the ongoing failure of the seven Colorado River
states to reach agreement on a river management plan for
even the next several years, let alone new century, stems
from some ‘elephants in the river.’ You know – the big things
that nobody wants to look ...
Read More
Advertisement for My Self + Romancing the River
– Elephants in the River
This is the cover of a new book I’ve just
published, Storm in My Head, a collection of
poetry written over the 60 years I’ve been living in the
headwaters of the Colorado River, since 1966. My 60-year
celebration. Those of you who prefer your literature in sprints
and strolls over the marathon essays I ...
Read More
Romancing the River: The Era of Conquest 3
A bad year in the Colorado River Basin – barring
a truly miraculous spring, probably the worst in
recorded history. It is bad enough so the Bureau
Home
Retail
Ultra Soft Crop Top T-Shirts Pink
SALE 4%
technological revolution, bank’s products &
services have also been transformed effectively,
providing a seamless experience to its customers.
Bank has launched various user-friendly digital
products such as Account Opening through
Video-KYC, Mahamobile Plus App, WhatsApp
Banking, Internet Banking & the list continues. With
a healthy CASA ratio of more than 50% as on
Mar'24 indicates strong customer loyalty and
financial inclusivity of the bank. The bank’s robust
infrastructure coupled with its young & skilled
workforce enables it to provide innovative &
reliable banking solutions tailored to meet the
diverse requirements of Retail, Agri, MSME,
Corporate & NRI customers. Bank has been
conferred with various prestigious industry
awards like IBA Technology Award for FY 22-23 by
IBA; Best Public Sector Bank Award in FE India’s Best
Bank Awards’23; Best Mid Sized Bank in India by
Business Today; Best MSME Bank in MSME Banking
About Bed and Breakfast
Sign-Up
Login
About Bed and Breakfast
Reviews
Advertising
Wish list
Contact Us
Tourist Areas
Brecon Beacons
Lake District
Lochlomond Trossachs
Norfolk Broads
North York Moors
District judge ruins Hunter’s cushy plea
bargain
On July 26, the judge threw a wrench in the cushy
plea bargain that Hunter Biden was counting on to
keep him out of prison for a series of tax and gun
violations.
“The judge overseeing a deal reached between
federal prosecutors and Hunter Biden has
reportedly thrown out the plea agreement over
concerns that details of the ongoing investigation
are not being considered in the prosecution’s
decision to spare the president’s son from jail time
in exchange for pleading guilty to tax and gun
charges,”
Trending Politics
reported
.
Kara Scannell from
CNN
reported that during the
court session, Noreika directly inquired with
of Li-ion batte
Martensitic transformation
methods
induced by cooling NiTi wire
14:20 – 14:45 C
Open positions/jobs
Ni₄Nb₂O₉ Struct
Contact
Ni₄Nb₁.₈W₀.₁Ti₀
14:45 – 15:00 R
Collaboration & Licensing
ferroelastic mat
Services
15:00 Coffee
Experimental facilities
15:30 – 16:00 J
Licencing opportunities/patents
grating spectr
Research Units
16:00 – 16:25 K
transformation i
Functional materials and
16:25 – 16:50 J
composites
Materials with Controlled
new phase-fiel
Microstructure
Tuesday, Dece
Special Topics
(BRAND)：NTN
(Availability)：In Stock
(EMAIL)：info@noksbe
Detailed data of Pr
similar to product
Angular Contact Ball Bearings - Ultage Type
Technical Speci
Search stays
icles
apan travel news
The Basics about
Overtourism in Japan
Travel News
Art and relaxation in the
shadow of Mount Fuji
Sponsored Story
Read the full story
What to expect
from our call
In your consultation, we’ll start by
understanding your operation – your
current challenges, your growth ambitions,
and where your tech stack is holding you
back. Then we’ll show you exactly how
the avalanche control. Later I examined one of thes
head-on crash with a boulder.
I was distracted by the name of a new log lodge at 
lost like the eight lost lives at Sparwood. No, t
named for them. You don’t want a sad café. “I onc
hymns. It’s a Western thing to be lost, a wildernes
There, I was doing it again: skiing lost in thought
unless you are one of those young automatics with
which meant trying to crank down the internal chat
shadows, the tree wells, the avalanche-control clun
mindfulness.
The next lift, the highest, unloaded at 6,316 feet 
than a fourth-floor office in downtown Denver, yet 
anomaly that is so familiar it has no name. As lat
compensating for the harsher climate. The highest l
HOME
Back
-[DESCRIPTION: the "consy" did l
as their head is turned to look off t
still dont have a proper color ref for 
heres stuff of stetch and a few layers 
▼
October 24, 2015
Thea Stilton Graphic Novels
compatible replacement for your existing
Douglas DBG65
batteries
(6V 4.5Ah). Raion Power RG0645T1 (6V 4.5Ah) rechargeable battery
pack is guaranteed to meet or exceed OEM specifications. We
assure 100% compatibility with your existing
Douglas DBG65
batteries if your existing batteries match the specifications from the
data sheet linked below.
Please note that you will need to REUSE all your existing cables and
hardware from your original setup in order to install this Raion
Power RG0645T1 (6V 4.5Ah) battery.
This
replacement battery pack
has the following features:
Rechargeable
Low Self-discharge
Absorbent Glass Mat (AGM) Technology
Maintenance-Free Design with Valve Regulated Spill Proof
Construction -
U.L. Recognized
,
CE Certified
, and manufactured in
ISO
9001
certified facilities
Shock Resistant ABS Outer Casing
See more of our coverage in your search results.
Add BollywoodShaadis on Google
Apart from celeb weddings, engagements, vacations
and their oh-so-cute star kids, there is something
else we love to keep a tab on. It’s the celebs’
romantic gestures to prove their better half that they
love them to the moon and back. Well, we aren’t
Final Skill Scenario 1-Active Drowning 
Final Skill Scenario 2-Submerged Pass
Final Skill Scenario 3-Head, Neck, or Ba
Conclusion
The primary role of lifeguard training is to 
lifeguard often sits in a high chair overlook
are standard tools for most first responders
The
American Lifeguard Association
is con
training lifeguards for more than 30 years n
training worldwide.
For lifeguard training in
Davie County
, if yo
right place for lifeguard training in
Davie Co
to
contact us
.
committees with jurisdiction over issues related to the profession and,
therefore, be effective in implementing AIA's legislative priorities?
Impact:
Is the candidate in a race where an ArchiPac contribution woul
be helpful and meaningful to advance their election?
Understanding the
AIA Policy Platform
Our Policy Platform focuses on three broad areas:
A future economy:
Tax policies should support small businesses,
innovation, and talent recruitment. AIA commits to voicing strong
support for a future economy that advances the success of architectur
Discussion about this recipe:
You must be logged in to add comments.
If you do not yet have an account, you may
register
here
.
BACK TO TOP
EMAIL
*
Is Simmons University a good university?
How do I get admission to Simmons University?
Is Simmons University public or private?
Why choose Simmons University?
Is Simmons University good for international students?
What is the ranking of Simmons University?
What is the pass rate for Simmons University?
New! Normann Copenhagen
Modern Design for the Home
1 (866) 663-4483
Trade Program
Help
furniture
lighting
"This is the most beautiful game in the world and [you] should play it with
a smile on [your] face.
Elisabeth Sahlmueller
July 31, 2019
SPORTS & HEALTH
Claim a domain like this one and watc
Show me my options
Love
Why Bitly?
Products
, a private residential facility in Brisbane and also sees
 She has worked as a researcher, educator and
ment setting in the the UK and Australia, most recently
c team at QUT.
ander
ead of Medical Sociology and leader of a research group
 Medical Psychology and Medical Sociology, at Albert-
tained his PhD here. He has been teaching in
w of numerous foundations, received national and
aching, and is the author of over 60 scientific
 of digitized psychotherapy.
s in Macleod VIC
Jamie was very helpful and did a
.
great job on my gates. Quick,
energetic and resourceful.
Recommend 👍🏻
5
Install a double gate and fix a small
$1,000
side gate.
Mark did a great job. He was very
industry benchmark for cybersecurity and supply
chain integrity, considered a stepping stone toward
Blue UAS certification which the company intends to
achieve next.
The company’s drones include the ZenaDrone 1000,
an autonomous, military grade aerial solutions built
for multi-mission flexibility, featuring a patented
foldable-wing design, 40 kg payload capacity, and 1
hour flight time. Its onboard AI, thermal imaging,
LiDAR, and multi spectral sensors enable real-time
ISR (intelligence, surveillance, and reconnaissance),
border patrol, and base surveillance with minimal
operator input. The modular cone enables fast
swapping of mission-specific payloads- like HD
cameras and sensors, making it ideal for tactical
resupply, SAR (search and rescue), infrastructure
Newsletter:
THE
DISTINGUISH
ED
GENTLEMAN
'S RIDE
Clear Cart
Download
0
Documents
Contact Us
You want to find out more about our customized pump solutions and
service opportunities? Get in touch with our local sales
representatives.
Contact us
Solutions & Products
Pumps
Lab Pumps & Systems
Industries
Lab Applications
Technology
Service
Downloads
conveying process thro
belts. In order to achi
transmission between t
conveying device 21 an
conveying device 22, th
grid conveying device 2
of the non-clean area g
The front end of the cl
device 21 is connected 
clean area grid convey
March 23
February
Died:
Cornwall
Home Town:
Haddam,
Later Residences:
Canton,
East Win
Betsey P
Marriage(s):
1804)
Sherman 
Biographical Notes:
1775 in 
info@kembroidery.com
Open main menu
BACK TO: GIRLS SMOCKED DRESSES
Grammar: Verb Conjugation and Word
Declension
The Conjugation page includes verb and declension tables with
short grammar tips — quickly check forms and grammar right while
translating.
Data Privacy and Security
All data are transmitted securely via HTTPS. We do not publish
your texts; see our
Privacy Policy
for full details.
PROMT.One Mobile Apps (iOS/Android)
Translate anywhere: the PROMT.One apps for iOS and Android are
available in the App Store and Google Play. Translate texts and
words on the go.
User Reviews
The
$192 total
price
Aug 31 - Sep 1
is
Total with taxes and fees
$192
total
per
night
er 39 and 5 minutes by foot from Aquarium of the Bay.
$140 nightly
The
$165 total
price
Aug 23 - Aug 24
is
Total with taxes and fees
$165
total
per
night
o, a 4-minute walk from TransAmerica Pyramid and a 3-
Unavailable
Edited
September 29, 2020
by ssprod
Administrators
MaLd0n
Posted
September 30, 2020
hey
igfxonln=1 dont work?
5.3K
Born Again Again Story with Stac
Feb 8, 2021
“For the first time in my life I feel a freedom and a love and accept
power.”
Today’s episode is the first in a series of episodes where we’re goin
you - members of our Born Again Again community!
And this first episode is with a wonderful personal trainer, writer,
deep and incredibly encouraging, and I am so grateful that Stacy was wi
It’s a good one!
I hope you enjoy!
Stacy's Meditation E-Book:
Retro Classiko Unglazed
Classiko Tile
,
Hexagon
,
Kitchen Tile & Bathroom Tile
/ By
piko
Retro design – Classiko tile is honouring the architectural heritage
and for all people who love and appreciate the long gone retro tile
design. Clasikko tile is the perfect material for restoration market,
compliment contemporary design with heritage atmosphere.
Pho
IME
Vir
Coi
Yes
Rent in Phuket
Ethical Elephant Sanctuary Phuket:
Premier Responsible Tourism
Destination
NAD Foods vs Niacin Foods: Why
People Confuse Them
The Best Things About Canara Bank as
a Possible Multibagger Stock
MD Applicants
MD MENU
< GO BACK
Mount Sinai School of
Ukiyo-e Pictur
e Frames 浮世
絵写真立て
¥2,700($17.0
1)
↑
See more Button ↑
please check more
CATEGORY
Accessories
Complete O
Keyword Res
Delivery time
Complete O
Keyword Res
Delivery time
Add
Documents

• _WORK ITEM_:
Present everything from the start of the data down to and including the line containing "technological revolution, bank’s products &" as a Markdown table. Use a No. column for the row number and a Text column for the line, and skip any blank lines.

• _SOLUTION FOR THIS TASK_:
| No. | Text |
|---|---|
| 1 | the ongoing failure of the seven Colorado River |
| 2 | states to reach agreement on a river management plan for |
| 3 | even the next several years, let alone new century, stems |
| 4 | from some ‘elephants in the river.’ You know – the big things |
| 5 | that nobody wants to look ... |
| 6 | Read More |
| 7 | Advertisement for My Self + Romancing the River |
| 8 | – Elephants in the River |
| 9 | This is the cover of a new book I’ve just |
| 10 | published, Storm in My Head, a collection of |
| 11 | poetry written over the 60 years I’ve been living in the |
| 12 | headwaters of the Colorado River, since 1966. My 60-year |
| 13 | celebration. Those of you who prefer your literature in sprints |
| 14 | and strolls over the marathon essays I ... |
| 15 | Read More |
| 16 | Romancing the River: The Era of Conquest 3 |
| 17 | A bad year in the Colorado River Basin – barring |
| 18 | a truly miraculous spring, probably the worst in |
| 19 | recorded history. It is bad enough so the Bureau |
| 20 | Home |
| 21 | Retail |
| 22 | Ultra Soft Crop Top T-Shirts Pink |
| 23 | SALE 4% |
| 24 | technological revolution, bank’s products & |